Hindsight clearly brought relief. Day one in theatres didn’t look even a tiny bit good. At only 50,000 admissions, Sasongko saw his biggest bet turning sour. Historically, box office stats in Indonesia show that a day one at 50,000 means the film won’t even hit one million.
“Everything seemed dark,” he says. “We did everything. We tried so hard to give the audience the best animation that Indonesia can produce. We tried to make sure that the story [would resonate] with Indonesia first... within a Southeast Asia world”. Day two was tense. Day three brought a sliver of optimism, which grew on day four... By day 10 he knew he had a winner. “When we reached the first two million before day 10, I believed that we could pass Frozen 2.”
Given the outcome, the risk seems smaller than it was for a studio known for films such as horror feature Blood Debt (2024), Stealing Raden Saleh (2022), Letters from Prague (2016) and Keluarga Cemara (2019).
For Sasongko, the to-do-or-not-to-do animation/Jumbo was a turning point in his filmmaking career.
“When I decided to invite investors to Visinema in 2018, I realised that I’m no longer a filmmaker who runs a studio.

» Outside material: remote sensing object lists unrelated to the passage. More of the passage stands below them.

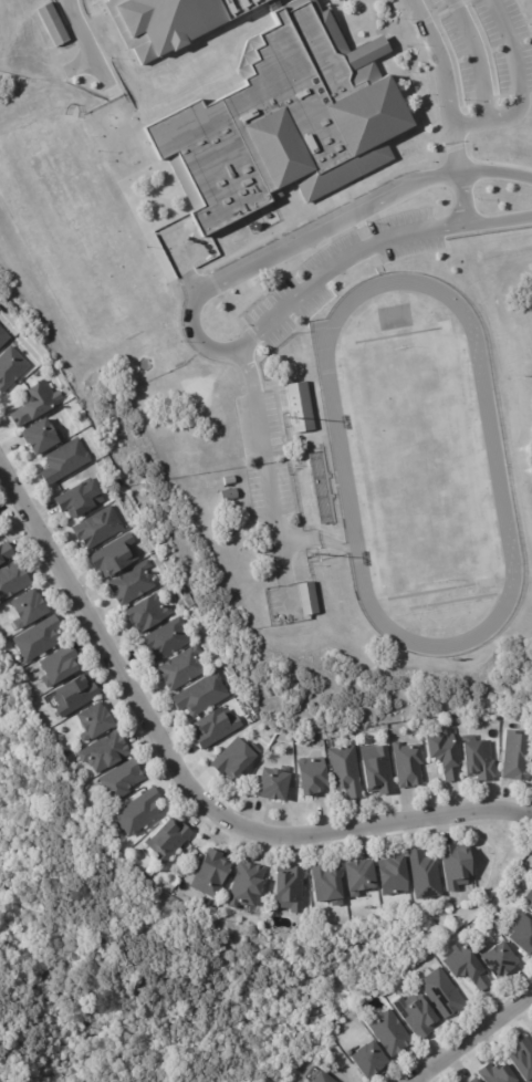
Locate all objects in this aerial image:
building: (51, 23)
road: (90, 43)
road: (471, 60)
road: (435, 62)
road: (521, 89)
building: (266, 105)
road: (458, 176)
road: (500, 221)
park: (77, 230)
road: (318, 230)
road: (341, 264)
road: (185, 268)
building: (3, 337)
building: (10, 367)
building: (34, 404)
building: (299, 407)
building: (39, 437)
building: (63, 461)
park: (418, 461)
road: (262, 477)
building: (228, 480)
building: (228, 495)
building: (78, 499)
building: (97, 528)
building: (5, 552)
building: (113, 556)
building: (12, 580)
building: (131, 583)
building: (307, 599)
building: (26, 609)
building: (147, 613)
building: (37, 639)
building: (165, 640)
building: (57, 666)
building: (181, 669)
building: (74, 696)
building: (200, 696)
building: (93, 723)
building: (214, 728)
building: (104, 753)
building: (444, 755)
building: (517, 756)
building: (234, 759)
building: (478, 761)
building: (407, 765)
building: (377, 770)
building: (345, 772)
building: (311, 777)
building: (120, 781)
road: (185, 784)
building: (272, 786)
building: (137, 814)
building: (167, 841)
building: (456, 866)
building: (211, 874)
building: (424, 876)
building: (392, 877)
building: (359, 879)
building: (246, 886)
building: (325, 886)
building: (289, 891)
building: (529, 897)
building: (530, 910)
building: (521, 936)
building: (496, 961)
building: (465, 969)
building: (442, 995)
building: (416, 1017)
building: (530, 1032)
building: (388, 1034)
building: (531, 1035)
road: (474, 1042)
building: (367, 1061)
building: (523, 1061)
building: (494, 1075)
building: (322, 1079)
building: (472, 1080)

I’m an entrepreneur with a challenge and a responsibility,” he says, talking too about growth ceiling, available seats, and the book that changed his trajectory – Lawrence Levy’s memoir To Pixar and Beyond: My Unlikely Journey with Steve Jobs to Make Entertainment History. “I realised that from the business perspective, I had to break the ceiling,” he says.

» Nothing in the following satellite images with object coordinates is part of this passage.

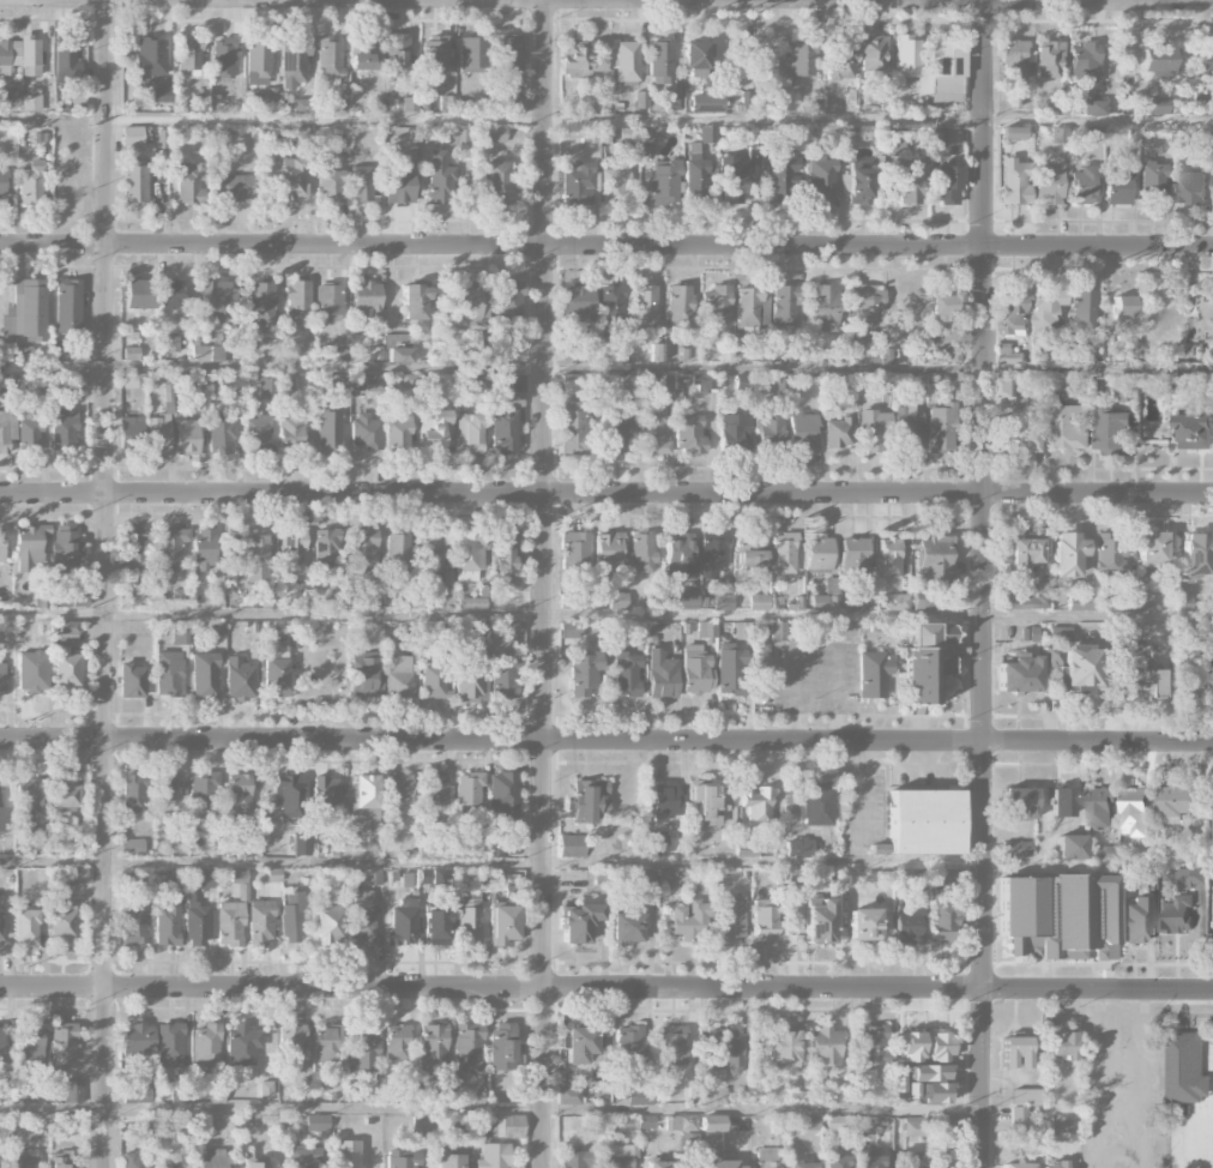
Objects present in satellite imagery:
road: (1098, 0)
building: (396, 51)
building: (873, 53)
building: (471, 54)
building: (507, 54)
building: (906, 55)
building: (189, 56)
building: (362, 56)
building: (22, 57)
building: (65, 57)
building: (150, 57)
building: (222, 57)
building: (436, 57)
building: (798, 57)
building: (1013, 57)
building: (841, 58)
building: (329, 59)
building: (695, 59)
building: (1158, 59)
building: (1047, 60)
building: (580, 61)
building: (257, 62)
building: (660, 62)
building: (1208, 62)
building: (291, 63)
building: (1084, 63)
building: (944, 72)
building: (1012, 78)
building: (160, 95)
building: (1197, 98)
building: (2, 101)
building: (343, 102)
building: (30, 103)
building: (673, 103)
building: (707, 103)
building: (1153, 106)
building: (1093, 108)
road: (659, 119)
building: (1012, 133)
building: (650, 134)
building: (857, 134)
building: (133, 136)
building: (220, 136)
building: (458, 137)
building: (936, 137)
building: (495, 138)
building: (895, 141)
building: (779, 174)
building: (695, 175)
building: (736, 176)
building: (820, 179)
building: (135, 180)
building: (292, 180)
building: (398, 181)
building: (2, 182)
building: (498, 182)
building: (1014, 182)
building: (1047, 182)
building: (1152, 182)
building: (31, 183)
building: (187, 183)
building: (578, 183)
building: (665, 183)
building: (330, 184)
building: (360, 184)
building: (440, 184)
building: (905, 185)
building: (945, 185)
building: (1085, 185)
building: (858, 186)
building: (234, 187)
building: (614, 187)
building: (1116, 187)
building: (1190, 188)
road: (606, 247)
building: (174, 293)
building: (138, 294)
building: (365, 296)
building: (507, 298)
building: (296, 302)
building: (328, 302)
building: (414, 302)
building: (214, 304)
building: (469, 304)
building: (577, 304)
building: (679, 305)
building: (68, 306)
building: (717, 306)
building: (784, 306)
building: (944, 306)
building: (644, 307)
building: (748, 307)
building: (824, 307)
building: (1123, 308)
building: (260, 309)
building: (765, 309)
building: (613, 310)
building: (1047, 310)
building: (26, 311)
building: (867, 311)
building: (1083, 311)
building: (1014, 312)
building: (1203, 320)
building: (171, 344)
building: (474, 349)
building: (131, 353)
building: (207, 354)
building: (399, 354)
building: (339, 355)
building: (881, 357)
road: (606, 370)
building: (1125, 380)
building: (134, 381)
building: (372, 383)
building: (662, 383)
building: (705, 383)
building: (581, 384)
building: (630, 384)
building: (1181, 384)
building: (7, 385)
building: (446, 387)
building: (1009, 387)
building: (267, 388)
building: (515, 388)
building: (160, 424)
building: (906, 425)
building: (572, 428)
building: (6, 429)
building: (63, 429)
building: (939, 429)
building: (1070, 429)
building: (291, 430)
building: (431, 430)
building: (366, 431)
building: (873, 431)
building: (1113, 431)
building: (1196, 431)
building: (503, 432)
building: (653, 432)
building: (221, 433)
building: (328, 433)
building: (617, 433)
building: (773, 433)
building: (838, 433)
building: (29, 434)
building: (130, 434)
building: (468, 434)
building: (689, 434)
building: (734, 434)
building: (803, 434)
building: (258, 435)
building: (398, 435)
building: (186, 437)
building: (1022, 440)
road: (606, 494)
building: (2, 545)
building: (29, 546)
building: (1152, 546)
building: (134, 547)
building: (203, 547)
building: (326, 547)
building: (171, 549)
building: (715, 549)
building: (505, 550)
building: (362, 551)
building: (398, 551)
building: (431, 551)
building: (642, 551)
building: (292, 552)
building: (1022, 552)
building: (469, 553)
building: (608, 553)
building: (783, 553)
building: (1110, 553)
building: (1196, 553)
building: (574, 554)
building: (819, 554)
building: (67, 555)
building: (257, 556)
building: (682, 556)
building: (1066, 556)
building: (934, 558)
building: (854, 559)
building: (889, 559)
building: (751, 560)
road: (104, 583)
road: (544, 583)
road: (983, 584)
building: (723, 596)
building: (681, 599)
building: (1183, 599)
building: (1120, 600)
building: (71, 601)
building: (268, 601)
building: (306, 601)
building: (508, 601)
building: (568, 601)
building: (617, 601)
building: (759, 602)
building: (831, 602)
building: (860, 602)
building: (897, 602)
building: (1143, 602)
building: (472, 603)
building: (1024, 603)
road: (606, 616)
building: (216, 628)
building: (283, 628)
building: (568, 628)
building: (707, 629)
building: (1195, 630)
building: (738, 631)
building: (778, 632)
building: (180, 633)
building: (1051, 656)
building: (67, 657)
building: (925, 661)
building: (1078, 668)
building: (696, 670)
building: (731, 670)
building: (32, 671)
building: (583, 673)
building: (1211, 673)
building: (169, 674)
building: (365, 674)
building: (873, 674)
building: (1019, 674)
building: (626, 675)
building: (661, 675)
building: (204, 676)
building: (504, 676)
building: (275, 677)
building: (2, 678)
building: (399, 678)
building: (469, 678)
building: (238, 679)
building: (132, 680)
building: (433, 682)
building: (1137, 682)
road: (606, 736)
building: (399, 787)
building: (468, 788)
building: (169, 789)
building: (434, 789)
building: (327, 792)
building: (133, 793)
building: (204, 794)
building: (288, 795)
building: (502, 795)
building: (363, 797)
building: (28, 798)
building: (65, 798)
building: (239, 799)
building: (587, 801)
building: (665, 801)
building: (1063, 801)
building: (708, 802)
building: (1020, 802)
building: (1175, 802)
building: (757, 804)
building: (814, 805)
building: (1099, 808)
building: (1134, 811)
building: (923, 822)
building: (657, 843)
building: (302, 844)
building: (572, 846)
building: (132, 847)
building: (1071, 847)
building: (799, 848)
building: (1016, 849)
building: (746, 850)
road: (51, 862)
road: (657, 864)
building: (76, 874)
building: (239, 875)
building: (671, 876)
building: (644, 877)
building: (793, 877)
building: (1191, 877)
building: (176, 878)
building: (204, 880)
building: (370, 881)
building: (240, 891)
building: (1175, 914)
building: (362, 916)
building: (1057, 916)
building: (468, 917)
building: (942, 918)
building: (731, 919)
building: (764, 920)
building: (167, 921)
building: (906, 921)
building: (1135, 921)
building: (261, 922)
building: (690, 922)
building: (818, 922)
building: (198, 923)
building: (578, 923)
building: (63, 924)
building: (230, 924)
building: (291, 924)
building: (402, 924)
building: (861, 924)
building: (134, 925)
building: (326, 925)
building: (503, 925)
building: (0, 926)
building: (26, 927)
building: (627, 927)
building: (436, 928)
road: (606, 987)
building: (142, 1039)
building: (125, 1040)
building: (396, 1042)
building: (3, 1043)
building: (29, 1043)
building: (242, 1044)
building: (581, 1044)
building: (61, 1045)
building: (169, 1045)
building: (327, 1045)
building: (629, 1045)
building: (671, 1045)
building: (872, 1045)
building: (1062, 1045)
building: (206, 1046)
building: (502, 1046)
building: (468, 1047)
building: (825, 1047)
building: (291, 1048)
building: (432, 1048)
building: (725, 1049)
building: (782, 1049)
building: (362, 1051)
building: (1015, 1052)
building: (1187, 1068)
road: (1099, 1078)
road: (1142, 1079)
building: (265, 1088)
building: (675, 1089)
building: (73, 1091)
building: (136, 1091)
building: (215, 1094)
building: (406, 1096)
building: (568, 1096)
building: (634, 1096)
building: (713, 1096)
building: (1026, 1096)
road: (491, 1109)
building: (317, 1122)
building: (458, 1122)
building: (639, 1122)
building: (210, 1123)
building: (422, 1123)
building: (688, 1123)
building: (713, 1123)
building: (812, 1123)
building: (840, 1123)
building: (1060, 1125)
building: (507, 1126)
building: (915, 1126)
building: (691, 1142)
road: (1078, 1147)
building: (347, 1154)
building: (617, 1156)
building: (305, 1157)
building: (494, 1157)
building: (25, 1158)
building: (211, 1158)
building: (255, 1158)
building: (766, 1158)
building: (402, 1159)
building: (576, 1159)
building: (60, 1160)
building: (134, 1160)
building: (171, 1160)
building: (907, 1160)
building: (449, 1161)
building: (834, 1161)
building: (870, 1162)
building: (721, 1164)
building: (253, 1165)
building: (665, 1165)
building: (800, 1165)
building: (1017, 1165)
building: (1053, 1165)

To do that, he had to change the perception of Visinema as primarily a film production company, defined by annual film output or by ticket sales.
Instead, he developed an IP-based model. “There are three advantages to making IP our backbone,” he says.
First, he set a 40% cap on box office revenue as a percentage of the total. Second, he created recurring revenue streams from Visinema shows. And third – and perhaps most important – was to keep experimenting, “keep creating something new, keep giving emerging talent new opportunities, keep creating room to empower”. For all the time/investment challenges, animation offered a solution.
He’s already well into Jumbo extensions in the form of “experiences” – an area of experimentation since 2015 and the release of his film Filosofi Kopi.
The original film explores coffee culture. In 2017, he directed the sequel Filosofi Kopi 2: Ben & Jody. A TV series followed in 2018, along with an online platform using gamification elements, and then a spin-off documentary, Filosofi Kopi: Aroma Gayo in 2021. Alongside all that, he developed a chain of artisanal coffee shops, complete with merchandise.
Sasongko is confident about leveraging Jumbo’s success into a bigger consumer experience, mostly because he says there is already a global playbook and he knows he doesn’t have to be “the smartest person in the room”.
To develop the Jumbo IP and licensing business, he turned to Herry Salim, the former head of Disney Indonesia and veteran Unilever boss, and Aldi Haryopratomo, the former CEO of Gojek’s digital wallet GoPay, both of whom have joined Visinema.
The Jumbo gameplan involves the larger ambition to create “evergreen IP”.
Sasongko says “Jumbo is real proof that... when you invest in craft, invest in quality, invest in empathy, the audience will respond”.
There’s something else, which he says Jumbo shares with record-breaking Chinese animated film Ne Zha 2. “It’s not only because of the story, not only because it’s cute... [Jumbo’s success] is also because it gives pride to its audience”.